◆ INSTRUCTIONS FOR THE TASK ◆
Pull out every line in the items below that contains the word "whiskers", and treat case as significant.

◆ PROVIDED MATERIAL ◆
== Segment start ==

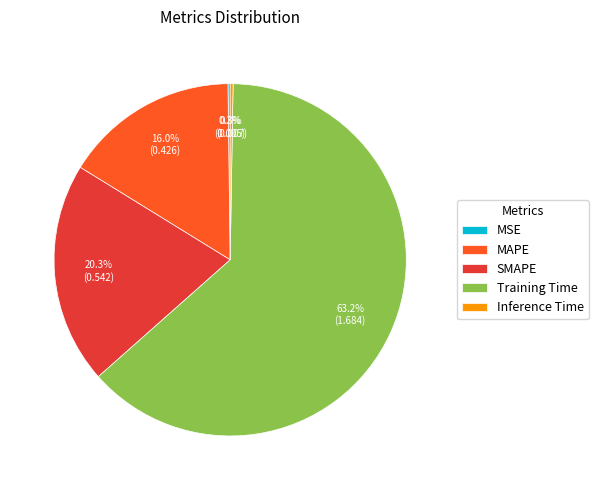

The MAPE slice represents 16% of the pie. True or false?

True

== Segment end ==
== Segment start ==

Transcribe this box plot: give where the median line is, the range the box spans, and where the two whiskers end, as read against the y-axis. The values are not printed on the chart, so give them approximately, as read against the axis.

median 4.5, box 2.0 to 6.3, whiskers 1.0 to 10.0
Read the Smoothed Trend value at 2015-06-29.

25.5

== Segment end ==

◆ SOLUTION FOR THIS EXERCISE ◆
Transcribe this box plot: give where the median line is, the range the box spans, and where the two whiskers end, as read against the y-axis. The values are not printed on the chart, so give them approximately, as read against the axis.
median 4.5, box 2.0 to 6.3, whiskers 1.0 to 10.0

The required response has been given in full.